Another question which has arisen is whether one can claim, either the employer or the employee, that an employment agreement has been frustrated and is therefore voidable at the option of either party. This presupposes that the said party would be required to prove that, due to the circumstances, there was an objective difficulty in fulfilling a fundamental contractual obligation. In future cases to be filed before them, Cypriot courts will be able to determine whether COVID-19 could be considered as a reason for frustrating a contract of employment, which is not an easy task in light of some previous judgments which have been issued regarding the frustration of employment contracts. However, there may be circumstances where the nature of the contract itself renders its performance impossible due to COVID-19.

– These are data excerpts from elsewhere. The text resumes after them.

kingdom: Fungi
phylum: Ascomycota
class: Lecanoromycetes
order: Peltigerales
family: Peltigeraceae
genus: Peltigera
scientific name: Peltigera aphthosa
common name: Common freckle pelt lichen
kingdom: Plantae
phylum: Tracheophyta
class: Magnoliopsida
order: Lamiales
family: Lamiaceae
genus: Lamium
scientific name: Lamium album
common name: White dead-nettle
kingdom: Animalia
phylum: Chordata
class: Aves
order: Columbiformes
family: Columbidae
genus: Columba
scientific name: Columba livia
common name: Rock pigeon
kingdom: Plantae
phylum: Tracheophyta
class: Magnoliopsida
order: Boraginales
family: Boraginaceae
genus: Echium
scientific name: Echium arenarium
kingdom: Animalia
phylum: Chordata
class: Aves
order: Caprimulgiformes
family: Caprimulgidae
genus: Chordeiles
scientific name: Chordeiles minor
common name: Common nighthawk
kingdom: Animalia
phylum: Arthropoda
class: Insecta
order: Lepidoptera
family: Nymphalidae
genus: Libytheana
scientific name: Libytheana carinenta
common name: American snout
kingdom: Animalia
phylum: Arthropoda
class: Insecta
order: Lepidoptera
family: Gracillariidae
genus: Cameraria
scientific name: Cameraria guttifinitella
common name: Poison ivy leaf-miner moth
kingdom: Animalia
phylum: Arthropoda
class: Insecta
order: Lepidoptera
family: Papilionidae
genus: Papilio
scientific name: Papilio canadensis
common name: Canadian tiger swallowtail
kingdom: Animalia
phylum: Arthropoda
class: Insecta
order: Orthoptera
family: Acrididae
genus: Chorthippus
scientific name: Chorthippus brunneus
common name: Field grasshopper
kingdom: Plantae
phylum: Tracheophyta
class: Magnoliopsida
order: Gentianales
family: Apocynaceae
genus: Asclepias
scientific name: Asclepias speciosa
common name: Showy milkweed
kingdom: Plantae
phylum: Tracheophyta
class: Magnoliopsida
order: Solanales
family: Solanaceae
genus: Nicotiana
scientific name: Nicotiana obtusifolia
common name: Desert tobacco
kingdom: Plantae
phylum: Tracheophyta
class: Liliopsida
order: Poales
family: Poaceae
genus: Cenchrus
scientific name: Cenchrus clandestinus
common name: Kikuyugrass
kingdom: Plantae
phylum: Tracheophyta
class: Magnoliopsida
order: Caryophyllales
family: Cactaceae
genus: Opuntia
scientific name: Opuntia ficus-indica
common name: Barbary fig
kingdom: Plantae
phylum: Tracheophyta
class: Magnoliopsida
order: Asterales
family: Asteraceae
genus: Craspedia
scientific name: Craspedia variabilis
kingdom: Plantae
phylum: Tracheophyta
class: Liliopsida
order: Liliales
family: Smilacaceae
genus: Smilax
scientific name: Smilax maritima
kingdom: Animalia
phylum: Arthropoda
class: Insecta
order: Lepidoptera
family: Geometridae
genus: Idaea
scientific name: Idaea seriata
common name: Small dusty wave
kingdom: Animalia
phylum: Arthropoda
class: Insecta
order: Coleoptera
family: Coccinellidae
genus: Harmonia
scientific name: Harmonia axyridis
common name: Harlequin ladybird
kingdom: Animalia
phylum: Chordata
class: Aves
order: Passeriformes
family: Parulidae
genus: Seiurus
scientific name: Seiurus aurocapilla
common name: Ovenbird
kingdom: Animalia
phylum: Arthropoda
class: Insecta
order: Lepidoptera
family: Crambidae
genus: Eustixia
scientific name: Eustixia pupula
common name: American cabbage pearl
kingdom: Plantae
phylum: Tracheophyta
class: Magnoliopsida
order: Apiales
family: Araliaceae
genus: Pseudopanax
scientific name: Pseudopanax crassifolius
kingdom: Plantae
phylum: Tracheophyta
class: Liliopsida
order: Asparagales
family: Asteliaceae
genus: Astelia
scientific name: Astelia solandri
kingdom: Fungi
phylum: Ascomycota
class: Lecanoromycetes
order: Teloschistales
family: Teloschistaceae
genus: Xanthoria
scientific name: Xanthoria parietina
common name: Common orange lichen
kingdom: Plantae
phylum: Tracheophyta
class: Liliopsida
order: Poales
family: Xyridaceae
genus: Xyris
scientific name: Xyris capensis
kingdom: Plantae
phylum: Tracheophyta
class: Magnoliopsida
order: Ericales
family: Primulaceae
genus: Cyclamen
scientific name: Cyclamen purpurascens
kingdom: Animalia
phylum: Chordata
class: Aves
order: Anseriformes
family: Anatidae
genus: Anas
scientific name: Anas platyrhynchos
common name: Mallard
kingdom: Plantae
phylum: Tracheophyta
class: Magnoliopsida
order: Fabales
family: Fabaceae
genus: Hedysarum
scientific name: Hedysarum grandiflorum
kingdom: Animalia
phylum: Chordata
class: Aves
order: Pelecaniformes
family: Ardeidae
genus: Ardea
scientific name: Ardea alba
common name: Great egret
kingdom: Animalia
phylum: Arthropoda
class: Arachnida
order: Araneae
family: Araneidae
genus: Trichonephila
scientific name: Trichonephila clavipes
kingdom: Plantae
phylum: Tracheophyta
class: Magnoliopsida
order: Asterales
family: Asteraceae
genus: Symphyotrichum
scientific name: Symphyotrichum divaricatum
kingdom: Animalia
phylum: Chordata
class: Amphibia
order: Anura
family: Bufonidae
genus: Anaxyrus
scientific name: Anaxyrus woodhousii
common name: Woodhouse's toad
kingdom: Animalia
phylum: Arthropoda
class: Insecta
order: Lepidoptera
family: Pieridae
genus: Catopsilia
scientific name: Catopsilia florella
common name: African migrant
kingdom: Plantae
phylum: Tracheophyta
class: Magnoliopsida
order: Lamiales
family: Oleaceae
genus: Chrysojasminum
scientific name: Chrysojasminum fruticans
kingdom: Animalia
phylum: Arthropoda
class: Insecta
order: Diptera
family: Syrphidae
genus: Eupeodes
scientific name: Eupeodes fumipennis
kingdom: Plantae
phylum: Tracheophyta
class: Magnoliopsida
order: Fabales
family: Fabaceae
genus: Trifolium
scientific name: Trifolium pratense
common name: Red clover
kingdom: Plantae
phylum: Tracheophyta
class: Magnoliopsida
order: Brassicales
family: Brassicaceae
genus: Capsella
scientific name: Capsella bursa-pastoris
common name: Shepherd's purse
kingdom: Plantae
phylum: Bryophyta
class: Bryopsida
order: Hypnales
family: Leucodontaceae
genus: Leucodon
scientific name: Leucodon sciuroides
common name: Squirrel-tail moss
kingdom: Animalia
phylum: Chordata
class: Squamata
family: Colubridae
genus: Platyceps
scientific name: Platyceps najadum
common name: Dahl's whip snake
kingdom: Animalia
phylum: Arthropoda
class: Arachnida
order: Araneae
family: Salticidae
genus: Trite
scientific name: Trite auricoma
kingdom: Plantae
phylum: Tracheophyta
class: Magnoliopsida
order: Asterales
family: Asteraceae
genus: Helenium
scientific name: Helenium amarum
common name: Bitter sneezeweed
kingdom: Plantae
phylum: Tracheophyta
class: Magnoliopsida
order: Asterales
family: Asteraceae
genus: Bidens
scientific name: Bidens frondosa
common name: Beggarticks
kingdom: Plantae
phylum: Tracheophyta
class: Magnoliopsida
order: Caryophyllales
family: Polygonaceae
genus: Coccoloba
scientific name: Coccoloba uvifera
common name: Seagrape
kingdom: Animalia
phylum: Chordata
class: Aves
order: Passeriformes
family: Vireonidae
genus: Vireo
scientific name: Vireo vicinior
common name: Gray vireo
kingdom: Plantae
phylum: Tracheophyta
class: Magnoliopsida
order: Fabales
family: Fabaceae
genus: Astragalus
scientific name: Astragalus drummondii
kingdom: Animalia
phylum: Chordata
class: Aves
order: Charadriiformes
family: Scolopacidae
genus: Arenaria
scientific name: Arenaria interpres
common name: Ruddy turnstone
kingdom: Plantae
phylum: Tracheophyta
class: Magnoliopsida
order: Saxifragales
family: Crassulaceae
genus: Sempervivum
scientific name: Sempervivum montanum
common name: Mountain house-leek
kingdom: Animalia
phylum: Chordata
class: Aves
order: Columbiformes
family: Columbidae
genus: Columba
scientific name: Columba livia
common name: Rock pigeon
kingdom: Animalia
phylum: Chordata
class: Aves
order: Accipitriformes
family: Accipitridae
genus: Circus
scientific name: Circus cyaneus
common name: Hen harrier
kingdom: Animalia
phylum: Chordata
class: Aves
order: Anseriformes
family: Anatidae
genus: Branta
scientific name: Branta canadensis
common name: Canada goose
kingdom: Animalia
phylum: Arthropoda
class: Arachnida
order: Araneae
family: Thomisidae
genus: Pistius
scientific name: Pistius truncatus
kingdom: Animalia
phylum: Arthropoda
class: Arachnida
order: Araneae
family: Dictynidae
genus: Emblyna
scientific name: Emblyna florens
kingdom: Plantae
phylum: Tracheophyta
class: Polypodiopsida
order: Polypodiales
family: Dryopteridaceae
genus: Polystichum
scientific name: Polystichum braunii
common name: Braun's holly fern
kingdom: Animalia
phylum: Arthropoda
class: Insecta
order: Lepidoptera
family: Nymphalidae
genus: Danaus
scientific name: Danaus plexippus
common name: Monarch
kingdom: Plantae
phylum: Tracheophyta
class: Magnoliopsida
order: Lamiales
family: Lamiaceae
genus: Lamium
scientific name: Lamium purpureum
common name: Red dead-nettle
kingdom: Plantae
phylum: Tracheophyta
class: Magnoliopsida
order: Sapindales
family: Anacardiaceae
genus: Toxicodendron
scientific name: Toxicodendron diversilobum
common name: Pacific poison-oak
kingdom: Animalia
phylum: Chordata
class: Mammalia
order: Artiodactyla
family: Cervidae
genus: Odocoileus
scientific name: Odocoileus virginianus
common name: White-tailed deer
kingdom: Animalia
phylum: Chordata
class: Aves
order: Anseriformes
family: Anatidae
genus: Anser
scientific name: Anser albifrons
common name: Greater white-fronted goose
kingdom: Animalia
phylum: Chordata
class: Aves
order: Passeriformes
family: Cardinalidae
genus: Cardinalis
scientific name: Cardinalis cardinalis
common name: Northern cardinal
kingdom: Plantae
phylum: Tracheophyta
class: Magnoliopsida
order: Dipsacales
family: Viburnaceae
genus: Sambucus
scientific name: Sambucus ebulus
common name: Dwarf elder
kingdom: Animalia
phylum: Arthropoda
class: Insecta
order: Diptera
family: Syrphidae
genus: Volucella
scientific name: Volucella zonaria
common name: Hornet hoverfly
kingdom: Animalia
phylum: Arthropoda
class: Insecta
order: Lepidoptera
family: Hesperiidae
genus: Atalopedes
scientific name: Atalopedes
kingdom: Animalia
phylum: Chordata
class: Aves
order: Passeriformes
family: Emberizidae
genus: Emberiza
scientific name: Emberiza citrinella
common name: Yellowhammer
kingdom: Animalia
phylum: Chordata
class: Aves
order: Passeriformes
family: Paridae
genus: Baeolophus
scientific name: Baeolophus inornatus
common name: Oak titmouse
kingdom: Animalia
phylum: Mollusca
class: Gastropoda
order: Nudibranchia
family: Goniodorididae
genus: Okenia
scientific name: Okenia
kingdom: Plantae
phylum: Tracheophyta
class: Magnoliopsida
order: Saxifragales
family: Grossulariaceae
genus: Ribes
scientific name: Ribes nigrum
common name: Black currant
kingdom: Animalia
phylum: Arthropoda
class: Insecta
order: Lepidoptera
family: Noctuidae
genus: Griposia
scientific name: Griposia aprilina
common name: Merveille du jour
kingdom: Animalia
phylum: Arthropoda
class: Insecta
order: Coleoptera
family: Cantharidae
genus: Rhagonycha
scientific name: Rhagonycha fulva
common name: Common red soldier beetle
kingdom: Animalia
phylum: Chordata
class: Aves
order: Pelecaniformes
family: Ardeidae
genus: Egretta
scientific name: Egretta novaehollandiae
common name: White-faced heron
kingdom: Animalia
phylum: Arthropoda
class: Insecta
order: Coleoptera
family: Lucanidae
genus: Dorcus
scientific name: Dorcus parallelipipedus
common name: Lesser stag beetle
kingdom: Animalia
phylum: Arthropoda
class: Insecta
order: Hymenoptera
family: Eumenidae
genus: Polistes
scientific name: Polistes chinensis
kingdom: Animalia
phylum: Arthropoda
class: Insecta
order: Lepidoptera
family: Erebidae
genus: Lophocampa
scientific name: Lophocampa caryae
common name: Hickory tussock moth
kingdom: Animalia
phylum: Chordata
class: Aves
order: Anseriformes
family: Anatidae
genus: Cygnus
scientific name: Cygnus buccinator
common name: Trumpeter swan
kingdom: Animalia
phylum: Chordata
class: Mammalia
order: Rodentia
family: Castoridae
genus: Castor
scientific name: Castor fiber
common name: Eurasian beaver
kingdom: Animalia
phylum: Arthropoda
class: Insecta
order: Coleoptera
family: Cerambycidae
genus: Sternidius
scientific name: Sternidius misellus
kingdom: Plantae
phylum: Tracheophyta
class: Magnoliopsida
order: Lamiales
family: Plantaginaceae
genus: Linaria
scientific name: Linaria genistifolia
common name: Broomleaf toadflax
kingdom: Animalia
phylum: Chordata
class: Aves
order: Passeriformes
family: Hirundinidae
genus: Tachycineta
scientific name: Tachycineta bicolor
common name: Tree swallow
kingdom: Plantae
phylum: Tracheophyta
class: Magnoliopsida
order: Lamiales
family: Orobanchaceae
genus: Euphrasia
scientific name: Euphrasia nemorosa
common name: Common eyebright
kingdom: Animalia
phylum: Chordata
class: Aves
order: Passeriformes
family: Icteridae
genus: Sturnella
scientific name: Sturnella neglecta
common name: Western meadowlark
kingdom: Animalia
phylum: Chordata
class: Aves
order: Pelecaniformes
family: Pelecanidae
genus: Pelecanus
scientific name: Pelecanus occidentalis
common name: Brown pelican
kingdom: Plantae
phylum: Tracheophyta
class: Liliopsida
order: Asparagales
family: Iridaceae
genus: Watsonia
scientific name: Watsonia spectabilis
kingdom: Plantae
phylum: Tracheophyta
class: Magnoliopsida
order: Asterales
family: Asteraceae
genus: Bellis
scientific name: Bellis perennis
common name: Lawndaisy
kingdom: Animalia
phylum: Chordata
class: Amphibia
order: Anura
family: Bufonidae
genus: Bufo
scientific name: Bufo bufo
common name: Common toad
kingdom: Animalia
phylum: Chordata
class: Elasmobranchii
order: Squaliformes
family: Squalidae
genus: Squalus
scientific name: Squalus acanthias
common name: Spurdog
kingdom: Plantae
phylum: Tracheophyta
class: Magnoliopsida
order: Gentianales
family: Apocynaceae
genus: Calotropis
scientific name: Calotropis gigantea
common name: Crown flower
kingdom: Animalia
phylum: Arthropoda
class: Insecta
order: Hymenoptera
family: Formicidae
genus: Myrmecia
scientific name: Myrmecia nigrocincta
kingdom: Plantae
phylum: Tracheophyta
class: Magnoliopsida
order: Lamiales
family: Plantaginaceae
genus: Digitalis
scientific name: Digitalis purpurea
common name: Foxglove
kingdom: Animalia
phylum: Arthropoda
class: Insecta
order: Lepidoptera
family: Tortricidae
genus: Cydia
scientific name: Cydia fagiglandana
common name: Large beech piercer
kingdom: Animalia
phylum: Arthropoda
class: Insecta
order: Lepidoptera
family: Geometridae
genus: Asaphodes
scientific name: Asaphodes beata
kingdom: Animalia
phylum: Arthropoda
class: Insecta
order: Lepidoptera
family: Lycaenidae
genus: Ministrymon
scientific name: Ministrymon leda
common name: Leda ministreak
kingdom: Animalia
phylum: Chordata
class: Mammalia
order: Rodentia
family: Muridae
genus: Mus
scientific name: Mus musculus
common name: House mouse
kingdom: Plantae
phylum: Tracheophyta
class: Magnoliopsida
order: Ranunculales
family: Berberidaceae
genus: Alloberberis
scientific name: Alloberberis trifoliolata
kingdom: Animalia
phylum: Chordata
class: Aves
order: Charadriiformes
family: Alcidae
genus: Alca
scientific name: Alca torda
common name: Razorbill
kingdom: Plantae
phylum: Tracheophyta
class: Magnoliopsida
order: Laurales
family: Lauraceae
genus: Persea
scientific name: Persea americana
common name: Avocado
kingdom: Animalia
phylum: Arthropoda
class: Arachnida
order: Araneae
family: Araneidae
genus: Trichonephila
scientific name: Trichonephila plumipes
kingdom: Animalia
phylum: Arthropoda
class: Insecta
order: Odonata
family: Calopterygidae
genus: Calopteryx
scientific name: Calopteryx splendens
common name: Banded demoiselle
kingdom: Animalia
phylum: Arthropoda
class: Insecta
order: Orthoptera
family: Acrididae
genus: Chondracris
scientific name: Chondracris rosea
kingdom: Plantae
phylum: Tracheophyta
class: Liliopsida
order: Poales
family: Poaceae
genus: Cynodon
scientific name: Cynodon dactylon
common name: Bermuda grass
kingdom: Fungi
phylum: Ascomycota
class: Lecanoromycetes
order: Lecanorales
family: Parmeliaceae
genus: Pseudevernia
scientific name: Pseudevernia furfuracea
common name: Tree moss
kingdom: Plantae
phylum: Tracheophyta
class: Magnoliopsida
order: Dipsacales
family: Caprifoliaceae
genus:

Resignation under duress due to wage reductions or revisions to the terms of employment

In view of Covid-19, issues also arise with employee pay cuts (or other benefits which an employee received before the pandemic, e.g. the 13th salary) or compulsory reductions in working hours. In a recent judgment, the Supreme Court stressed that the purpose of enacting the Law on the Protection of Wages N. 35(I)/2007, is to protect employees and specifically to safeguard their right to receive the wage and benefits they are entitled to under the agreement governing their employment relationship. Pursuant to Article 10 of the Law on the Protection of Wages 2007 (35 (I)/2007), deductions from wages are not allowable, except in specific circumstances which the Law provides for, such as for example deductions set out in specific legislation or regulations, deductions under a court order or other deductions following the consent of the employee. Furthermore, the aforementioned legal framework imposes strict penalties in the event the legislation is infringed by the employer.

In view of the above, any employer decision to reduce wages or working hours, to the extent that such decision is not based on an agreement or mutual decision with the employee or is otherwise justified by the Law on the Protection of Wages 2007, may give rise to civil and criminal liabilities for employers.

Dismissal due to a refusal to offer employment because of an unsafe workplace and the offer to work from home

The Law on Safety and Health at Work 1996 (89(I)/1996) has as its objective aim, the implementation of measures to promote the safety and health of persons at work.

Each employer, on the basis of the provisions of the aforementioned Law, must ensure the safety, health and well-being at work of  all its employees, which includes amongst others, the obligation to provide and maintain a safe working environment. An employer who does not comply with the provisions of the abovementioned Law, is guilty of an offence and is subject to a fine which does not exceed €80,000, or imprisonment not exceeding four years, or  both.

On the basis of the strict provisions and penalties of the aforementioned legal framework and in conjunction with the interpretation and spirit of the provisions of the Employment Termination Law, as well as the fact that the responsibility to provide a safe working system is the sole and continuous responsibility of the employer, we do not consider that a dismissal of an employee who denied to provide work in an unsafe working environment will be deemed lawful and fair. The Court, however, is certainly the one with the substantive jurisdiction to decide upon this matter when such a case is brought before it upon evaluating all the facts and the relevant testimony.